Write the next part of the forum post on planning food for a disaster kit, starting right after its last sentence.
--- start SOURCE PASSAGE ---
# Planning for your Food in a "disaster kit"



## DKRinAK (Nov 21, 2011)

After reading the mis-adventures several folks have had with so-called 'bucket food' - I thought it worth to discuss panning and add a way to measure energy usage, water required and some other side bits. Clearly, doing this planning for your specific needs is required, but I thought I'd put this up for folks new to the game, so to speak.

Storing food is a smart thing to do, _bu_t _if you don't also have *both* the water and fuel to go with that food_&#8230;life will get real interesting just before yours gets real short. Too many folks have bought a bucket of dry Chow and think they are covered....

It is entirely possible to store 30 days' worth of Chow that requires no cooking and no refrigeration. For this exercise, I'll focus on a 4 day block - the oft-abused 72 Hour Kit that seems so popular. BTW - You really can go without food for 72 hours suffering only some hunger.

Water is both essential, and the least planned for item in any disaster kit. This post will look at food; water required for cooking with related cleanup and fuel needs. Hot food and beverages may be a simple matter of morale in warm areas. In cold climates, hot food can be a matter of life and death.

_A word about fuel_. There are about a jillion and half of different stoves in use by the denizens of the board. Some burn butane, others burn white gas, still others, alcohol. So, how can I possibly put something up that addresses such a disparate user base?

I offer for your planning consideration - the* Energy Unit*. An Energy Unit or *EU* is the *amount of fuel your stove uses to produce 2 cups of boiling water.
*
So, as I describe a food item that is cooked, I'll list the EU needed, and you can convert for your specific system.
--- end SOURCE PASSAGE ---
--- start ITEMS ---
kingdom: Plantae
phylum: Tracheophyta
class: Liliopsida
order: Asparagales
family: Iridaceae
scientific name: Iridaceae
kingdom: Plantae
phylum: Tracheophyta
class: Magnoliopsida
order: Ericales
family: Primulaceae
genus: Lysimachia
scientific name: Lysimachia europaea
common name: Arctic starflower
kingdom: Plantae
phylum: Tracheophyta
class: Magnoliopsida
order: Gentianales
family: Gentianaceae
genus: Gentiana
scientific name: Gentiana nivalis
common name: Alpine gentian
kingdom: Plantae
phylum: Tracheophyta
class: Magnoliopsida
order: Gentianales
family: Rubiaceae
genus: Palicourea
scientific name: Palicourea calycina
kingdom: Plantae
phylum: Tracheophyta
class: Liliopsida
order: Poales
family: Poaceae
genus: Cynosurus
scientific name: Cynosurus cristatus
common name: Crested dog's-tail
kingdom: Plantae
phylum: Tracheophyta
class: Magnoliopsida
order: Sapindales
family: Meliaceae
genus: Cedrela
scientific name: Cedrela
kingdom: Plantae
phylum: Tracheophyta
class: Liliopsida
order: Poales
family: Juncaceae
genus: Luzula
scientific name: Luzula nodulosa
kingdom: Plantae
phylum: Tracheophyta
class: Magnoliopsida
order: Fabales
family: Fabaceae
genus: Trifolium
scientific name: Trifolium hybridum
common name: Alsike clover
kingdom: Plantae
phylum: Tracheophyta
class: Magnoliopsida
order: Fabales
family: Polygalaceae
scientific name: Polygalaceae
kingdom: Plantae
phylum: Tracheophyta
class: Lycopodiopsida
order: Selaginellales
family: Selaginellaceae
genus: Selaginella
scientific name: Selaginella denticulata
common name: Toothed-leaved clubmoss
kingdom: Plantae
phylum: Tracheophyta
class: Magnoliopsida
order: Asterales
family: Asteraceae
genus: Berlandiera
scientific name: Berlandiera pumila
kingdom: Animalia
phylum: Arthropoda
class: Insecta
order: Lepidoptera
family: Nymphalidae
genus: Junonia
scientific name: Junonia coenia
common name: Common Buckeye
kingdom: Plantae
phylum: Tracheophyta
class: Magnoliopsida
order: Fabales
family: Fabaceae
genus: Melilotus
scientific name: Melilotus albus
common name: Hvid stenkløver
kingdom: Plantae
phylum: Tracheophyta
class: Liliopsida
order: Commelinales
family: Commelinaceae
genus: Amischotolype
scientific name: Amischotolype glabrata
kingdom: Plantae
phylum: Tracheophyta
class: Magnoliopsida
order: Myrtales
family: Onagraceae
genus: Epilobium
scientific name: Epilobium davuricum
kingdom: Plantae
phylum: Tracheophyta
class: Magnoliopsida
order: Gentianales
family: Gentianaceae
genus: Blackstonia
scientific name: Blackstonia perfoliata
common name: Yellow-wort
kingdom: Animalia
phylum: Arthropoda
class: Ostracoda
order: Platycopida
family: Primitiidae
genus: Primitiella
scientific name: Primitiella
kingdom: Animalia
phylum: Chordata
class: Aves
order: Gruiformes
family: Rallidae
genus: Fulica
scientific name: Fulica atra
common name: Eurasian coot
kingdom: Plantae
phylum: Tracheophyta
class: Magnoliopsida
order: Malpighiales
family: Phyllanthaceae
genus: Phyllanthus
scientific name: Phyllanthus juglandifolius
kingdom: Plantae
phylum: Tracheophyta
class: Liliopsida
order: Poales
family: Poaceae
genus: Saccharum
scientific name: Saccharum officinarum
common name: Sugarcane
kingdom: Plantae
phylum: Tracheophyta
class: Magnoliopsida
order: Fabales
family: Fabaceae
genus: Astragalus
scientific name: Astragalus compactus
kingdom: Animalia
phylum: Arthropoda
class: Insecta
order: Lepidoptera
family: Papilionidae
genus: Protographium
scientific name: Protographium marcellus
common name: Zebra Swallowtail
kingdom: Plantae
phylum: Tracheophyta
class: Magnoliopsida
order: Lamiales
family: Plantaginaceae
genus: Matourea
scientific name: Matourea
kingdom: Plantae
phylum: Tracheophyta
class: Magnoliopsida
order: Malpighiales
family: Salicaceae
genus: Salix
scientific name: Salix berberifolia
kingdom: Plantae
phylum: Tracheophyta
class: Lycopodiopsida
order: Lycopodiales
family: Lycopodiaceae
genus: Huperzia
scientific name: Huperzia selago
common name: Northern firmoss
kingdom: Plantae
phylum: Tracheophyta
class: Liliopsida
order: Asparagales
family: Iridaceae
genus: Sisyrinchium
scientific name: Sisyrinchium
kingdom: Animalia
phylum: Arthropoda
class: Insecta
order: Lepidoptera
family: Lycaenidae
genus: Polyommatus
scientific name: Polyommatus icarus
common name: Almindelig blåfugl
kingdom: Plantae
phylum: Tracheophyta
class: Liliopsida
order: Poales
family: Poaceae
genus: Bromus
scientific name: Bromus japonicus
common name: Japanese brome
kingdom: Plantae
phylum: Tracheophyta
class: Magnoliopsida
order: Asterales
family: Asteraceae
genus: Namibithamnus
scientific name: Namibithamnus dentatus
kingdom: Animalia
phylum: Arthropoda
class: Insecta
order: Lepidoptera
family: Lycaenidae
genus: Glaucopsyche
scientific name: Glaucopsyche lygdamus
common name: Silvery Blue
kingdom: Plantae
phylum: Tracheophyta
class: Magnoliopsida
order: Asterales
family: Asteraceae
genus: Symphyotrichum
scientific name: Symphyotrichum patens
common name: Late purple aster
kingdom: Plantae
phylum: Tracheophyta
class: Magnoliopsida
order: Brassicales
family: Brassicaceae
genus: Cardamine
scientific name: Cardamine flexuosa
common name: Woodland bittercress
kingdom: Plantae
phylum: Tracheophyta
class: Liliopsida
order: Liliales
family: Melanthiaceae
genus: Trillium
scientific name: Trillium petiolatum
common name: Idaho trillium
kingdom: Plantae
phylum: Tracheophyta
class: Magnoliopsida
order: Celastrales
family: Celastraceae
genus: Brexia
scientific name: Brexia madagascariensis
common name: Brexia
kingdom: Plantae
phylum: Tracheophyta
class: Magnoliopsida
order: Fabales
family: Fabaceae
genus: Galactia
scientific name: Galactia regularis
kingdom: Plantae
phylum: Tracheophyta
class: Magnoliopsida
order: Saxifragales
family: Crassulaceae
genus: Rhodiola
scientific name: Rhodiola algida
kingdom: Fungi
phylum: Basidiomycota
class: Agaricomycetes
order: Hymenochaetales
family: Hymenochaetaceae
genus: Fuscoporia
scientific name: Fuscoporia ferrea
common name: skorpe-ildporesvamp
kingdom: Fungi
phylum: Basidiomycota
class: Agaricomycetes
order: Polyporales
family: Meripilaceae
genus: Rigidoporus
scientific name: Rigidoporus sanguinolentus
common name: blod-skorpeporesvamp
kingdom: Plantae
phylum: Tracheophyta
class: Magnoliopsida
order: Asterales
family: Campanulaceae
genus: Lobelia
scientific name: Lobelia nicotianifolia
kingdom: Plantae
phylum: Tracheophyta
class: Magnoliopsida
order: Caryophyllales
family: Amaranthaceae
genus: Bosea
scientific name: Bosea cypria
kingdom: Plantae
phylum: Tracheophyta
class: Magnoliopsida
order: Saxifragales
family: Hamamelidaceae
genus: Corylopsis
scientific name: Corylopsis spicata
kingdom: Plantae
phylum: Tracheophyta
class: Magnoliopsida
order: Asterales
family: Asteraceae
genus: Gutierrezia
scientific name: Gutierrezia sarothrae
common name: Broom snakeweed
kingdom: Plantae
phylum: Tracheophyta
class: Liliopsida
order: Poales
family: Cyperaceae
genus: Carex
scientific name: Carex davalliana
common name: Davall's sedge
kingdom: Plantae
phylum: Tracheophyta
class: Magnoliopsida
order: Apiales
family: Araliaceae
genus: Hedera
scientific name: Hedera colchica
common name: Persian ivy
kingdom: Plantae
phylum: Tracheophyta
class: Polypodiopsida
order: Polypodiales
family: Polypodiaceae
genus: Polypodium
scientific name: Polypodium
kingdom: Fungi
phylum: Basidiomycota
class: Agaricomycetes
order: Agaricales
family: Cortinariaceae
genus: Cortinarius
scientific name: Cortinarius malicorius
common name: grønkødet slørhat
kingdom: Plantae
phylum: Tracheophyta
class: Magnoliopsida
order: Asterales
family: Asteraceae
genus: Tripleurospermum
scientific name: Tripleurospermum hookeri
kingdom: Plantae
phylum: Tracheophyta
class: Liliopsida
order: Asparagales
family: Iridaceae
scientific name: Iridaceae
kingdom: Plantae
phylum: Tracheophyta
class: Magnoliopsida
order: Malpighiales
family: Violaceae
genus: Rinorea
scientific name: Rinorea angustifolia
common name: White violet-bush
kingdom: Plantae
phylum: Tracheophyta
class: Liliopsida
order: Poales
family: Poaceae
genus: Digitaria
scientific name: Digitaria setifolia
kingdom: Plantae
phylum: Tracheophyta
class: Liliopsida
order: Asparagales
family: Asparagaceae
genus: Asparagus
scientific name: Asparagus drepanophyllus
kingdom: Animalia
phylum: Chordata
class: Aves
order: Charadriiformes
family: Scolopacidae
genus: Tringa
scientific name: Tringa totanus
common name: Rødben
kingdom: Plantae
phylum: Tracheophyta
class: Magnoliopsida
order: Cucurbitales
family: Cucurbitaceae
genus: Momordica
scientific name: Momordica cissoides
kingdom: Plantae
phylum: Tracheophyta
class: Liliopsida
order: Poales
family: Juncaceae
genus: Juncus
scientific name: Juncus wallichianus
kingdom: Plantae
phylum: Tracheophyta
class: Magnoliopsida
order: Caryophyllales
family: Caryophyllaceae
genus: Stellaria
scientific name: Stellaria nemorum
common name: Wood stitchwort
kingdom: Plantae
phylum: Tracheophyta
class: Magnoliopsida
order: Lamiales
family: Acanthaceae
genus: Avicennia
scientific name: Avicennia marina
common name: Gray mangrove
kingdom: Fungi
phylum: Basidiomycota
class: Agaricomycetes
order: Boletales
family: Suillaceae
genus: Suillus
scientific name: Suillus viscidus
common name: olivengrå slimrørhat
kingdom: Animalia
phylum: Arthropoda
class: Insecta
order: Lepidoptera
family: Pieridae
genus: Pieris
--- end ITEMS ---
**WRITTEN ANSWER:**
Sample menu for one person now re-worked to show water and fuel use

SPAM single slice in pouch x4 w soy sauce packets (Sodium warning!)
Oatmeal, instant x 8 packages with sugar and dry milk (NIDO)
Soup, dry, chicken noodle x 8 packages (Sodium warning)
Jif to Go, peanut butter x 2
Breakfast bars, 4 bars to package x 4 package
Clif bars x 9
MRE meal - meatballs & tortillas, peanut butter pouch, mixed nuts - x1
Energy bars - x2
MRE beverage bags with 3 cups Minute Rice (total)
Coffee dry x 4 sleeves
Tea bags x 8 foiled bags
Chewing gum, large pkg

NOTE - 2 liters of water per person / per day is a *baseline item*. Water used for cooking and cleanup is *in addition* to the baseline.

Possible menu -
*Day 1*

Breakfast - Oatmeal (1 cup) coffee or tea 4 cups water 2 EU

Oatmeal takes 1 3/4 cup of water, the rest goes in the drink .
Another cup of water can be used for clean up. You could use your coffee to rinse out the oatmeal bowl. Better yet, line the bowl with a ziploc bag, that's what I do. The extra cup hot water can then be used for a hot washcloth cleaning for hands, face, etc.

Lunch - Clif bar x 2, Drink mix 2 cups water 0 EU

Dinner - SPAM, diced, boiled in chicken broth with ¾ cup instant rice added , green tea. 4 cups water 2 EU

Cut SPAM into cubes and rinse well with ½ cup water. Discard this saltly water.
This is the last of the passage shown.